Senin, 26 Januari 2009

MEMAHAMI PERKAWINAN

Beberapa bulan yang lalu, saya diundang oleh kelompok Wanita Katolik Republik Indonesia (WKRI) untuk membahas masalah kehidupan perkawinan berdasarkan ajaran Gereja Katolik. Latar belakang dari gagasan ini konon lahir dari keprihatinan mereka terhadap kehidupan berkeluarga kristiani, yang mulai kurang harmonis, seperti pisah ranjang, menikah lagi padahal pasangan pertamanya masih hidup.
Realitas ini menguak kesadaran mereka akan pentingnya hidup berkeluarga yang harmonis, yang dihiasi oleh sikap hidup yang saling memberi, memerkaya, menerima, dan membahagiakan satu sama lain. Bukan hanya berhenti di situ. Mereka bahkan melangkah lebih dalam, yaitu “mengekalkan ikatan perkawinan.”

Data yang Diberikan
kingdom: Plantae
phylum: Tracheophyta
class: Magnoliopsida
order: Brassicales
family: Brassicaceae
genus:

Soal 1
Bisakah Anda menyalin persis bagian teks tentang perkawinan mulai dari "Beberapa bulan yang" sampai dengan "pertamanya masih hidup.", termasuk kedua ujungnya?
Soal 2
Bisakah Anda melanjutkan teks tentang perkawinan itu, dimulai setelah kalimat terakhirnya?
Data ini sama sekali tidak diperlukan di sini.

Hasil Tugas 1
Beberapa bulan yang lalu, saya diundang oleh kelompok Wanita Katolik Republik Indonesia (WKRI) untuk membahas masalah kehidupan perkawinan berdasarkan ajaran Gereja Katolik. Latar belakang dari gagasan ini konon lahir dari keprihatinan mereka terhadap kehidupan berkeluarga kristiani, yang mulai kurang harmonis, seperti pisah ranjang, menikah lagi padahal pasangan pertamanya masih hidup.

Hasil Tugas 2
Kesadaran ini, bagi saya, sangat baik dan penting sekali bagi kelangsungan kehidupan perkawinan yang damai, egaliter, penuh cinta, dan dihargainya kesederajatan. Terutama lestarinya ikatan perkawinan yang monogam dan tak terceraikan.
Perkawinan yang monogam dan tak terceraikan menegaskan bahwa seorang pria hanya boleh melangsungkan perkawinan dengan seorang wanita. Demikian sebaliknya. Seorang pria atau seorang wanita tidak boleh melangsungkan perkawinan secara Gerejani dengan ½ pria atau ½ wanita. Mereka hanya boleh melangsungkan perkawinan secara Gerejani dengan satu orang pria atau satu orang wanita sampai akhir hayat. Perkawinan bersifat kekal dan sakramen. Tidak dapat dipisahkan oleh apa pun juga, kecuali oleh kematian (yang wajar: tidak disengaja). Karena perkawinan itu dikehendaki dan diberkati oleh Allah sendiri.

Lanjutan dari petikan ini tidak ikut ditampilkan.